Michael K. Frisby
NEW ORLEANS – Declaring that America’s schools “are still in trouble,” NBC News Education Correspondent Rehema Ellis moderated an education session at the W. K. Kellogg Foundation’s America Healing conference last week that discussed the barriers that many vulnerable children face in public schools across the country.
“America’s schools are still in trouble, especially some of our schools that are in communities where the children are mostly children of color,” Ellis said. “It’s a fascinating and complexing and disturbing truth to me, considering that there was an effort to change this and that was even longer ago than the statement written by the Commission on Education some 30 years ago.”
Amy Wilkins, vice president of government affairs and communications at Education Trust, provided data documenting that white children consistently outperform African American and Latino children. “What we see by the end of high school is that African American and Latino twelfth graders have about the same math and reading skills as white eighth graders,” she said. “Our African American and Latino kids who are launching themselves into adulthood are doing academic skills at the same level as white middle-schoolers.”
Wilkins added that by age 29, whites are two to three times more likely to have a bachelor’s degree than African Americans. “A poor kid is ten times less likely than the most affluent kids in our country to have a B.A. by the time they’re 24,” she said, citing the differences in education levels for whites and minorities.
Panelist Lisa Delpit, author and executive director with the Center for Urban Education and Innovation at Florida International University, addressed how persistent racism results in such staggering statistics. She said harsh racial stereotypes develop negative messages, which affect both students and teachers. She described two consequences of racism. “The first is that teachers believe that students of color can’t learn and they adjust their instruction accordingly…The second consequence of the racism smog in our country is that the students believe that they can’t learn.”
She maintained that when students believe they can’t learn they have two responses.
“The first is to hide out, and those are the students who have their heads on the desk and the hoods over their heads, trying to look invisible,” she said. “The second is to act out and those are the students who try to keep anything from going on that will prove to them that they are less capable. So they keep lessons from happening. Then, teachers usually misinterpret both of those responses, usually inferring that the students are incapable, unmotivated, uninterested or (suffer from a) behavior disorder.”
Edward Fergus, deputy director of the Metropolitan Center for Urban Education and New York University, also cited a tendency by teachers to racial stereotype. In one survey, teachers felt very confident about their ability to reach students who have the most difficulties learning. However, when asked their expectations for how far academically they expect low-performing children might go, they responded they do not see them going as far as high school.
Teacher preparation was a key discussion point, with panelists recommending student teachers be exposed to more diverse communities to dispel racial stereotypes. Panelists also discussed the need to raise student expectations. Delpit suggested enrolling students in a more rigorous curriculum to combat the “anemic curriculum” currently given to children of color. And it was noted that minority students are often taught by inexperienced teachers, a trend that needs to be addressed with a cultural shift that values teachers who instruct in low-income and minority schools.

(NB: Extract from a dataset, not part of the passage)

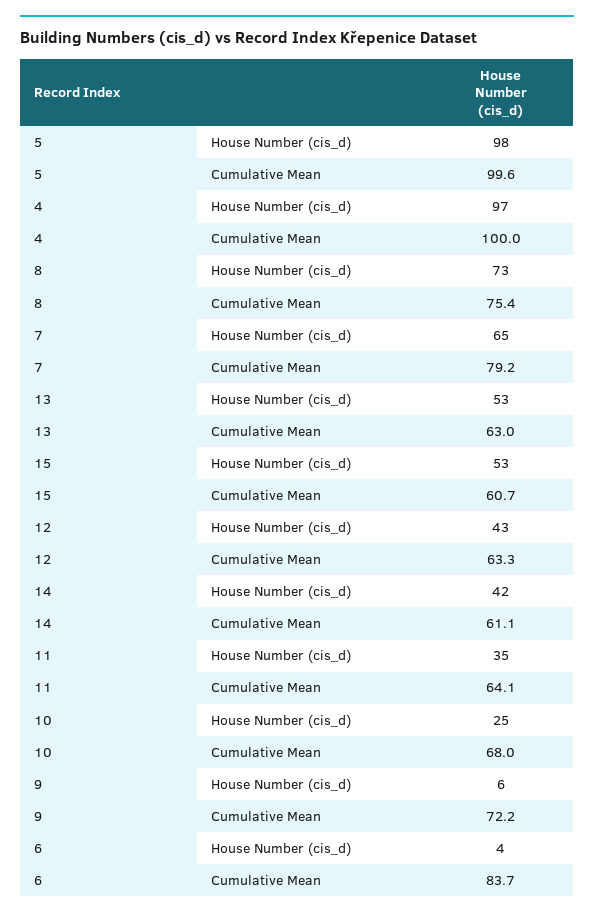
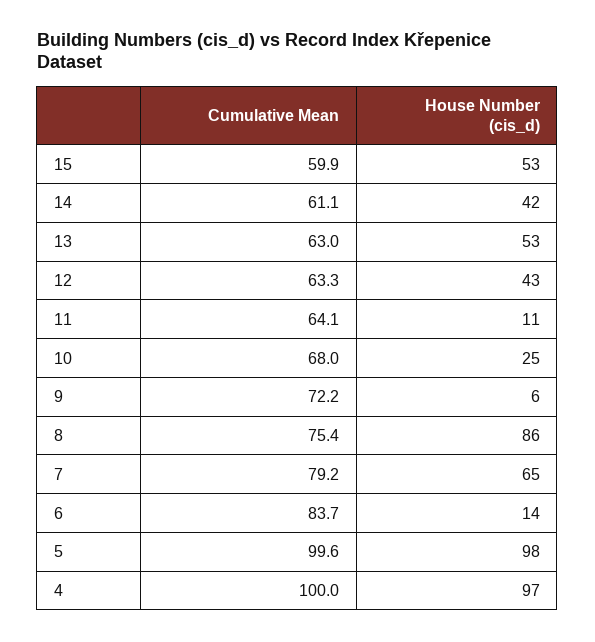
8, House Number (cis_d): 73 -> 86
15, Cumulative Mean: 60.7 -> 59.9
11, House Number (cis_d): 35 -> 11
6, House Number (cis_d): 4 -> 14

While noting that education data is sometimes contentious, the panelists agreed data is critical for progress within schools.
“That data from those [standardized] tests, while not perfect, is the only evidence we have to push back a bit against school systems where they say, no, your kids are doing just fine; they’re doing just fine.” Wilkins said, “We need those tests. We can have a different conversation about tests with stakes for students. But we need to have assessments that have stakes for the adults who are running these systems.”
America Healing is WKKF’s long-term effort to heal racial divisions by supporting dialogue, thoughtful research, and systemic policy change in local communities where inequities in health, education and financial security are limiting opportunities for children. Nearly 500 community-based organizations, civil rights groups, academics and members of the media took part in the four-day long meeting in New Orleans.
For more information about America Healing, visit www.AmericaHealing.org.
W.K. Kellogg Foundation
The W.K. Kellogg Foundation (WKKF), founded in 1930 as an independent, private foundation by breakfast cereal pioneer, Will Keith Kellogg, is among the largest philanthropic foundations in the United States. Guided by the belief that all children should have an equal opportunity to thrive, WKKF works with communities to create the conditions where vulnerable children can realize their full potential in school, work and life.
The Kellogg Foundation is based in Battle Creek, Mich., and works throughout the United States and internationally, as well as with sovereign tribes. Special emphasis is paid to priority places where there are high concentrations of poverty and where children face significant barriers to success. WKKF priority places in the U.S. are in Michigan, Mississippi, New Mexico and New Orleans; and internationally, are in Mexico and Haiti.
New Orleans was chosen as the site of this second annual grantee meeting because the foundation considers New Orleans a priority place for investments and has several grantees in the city involved in the conference.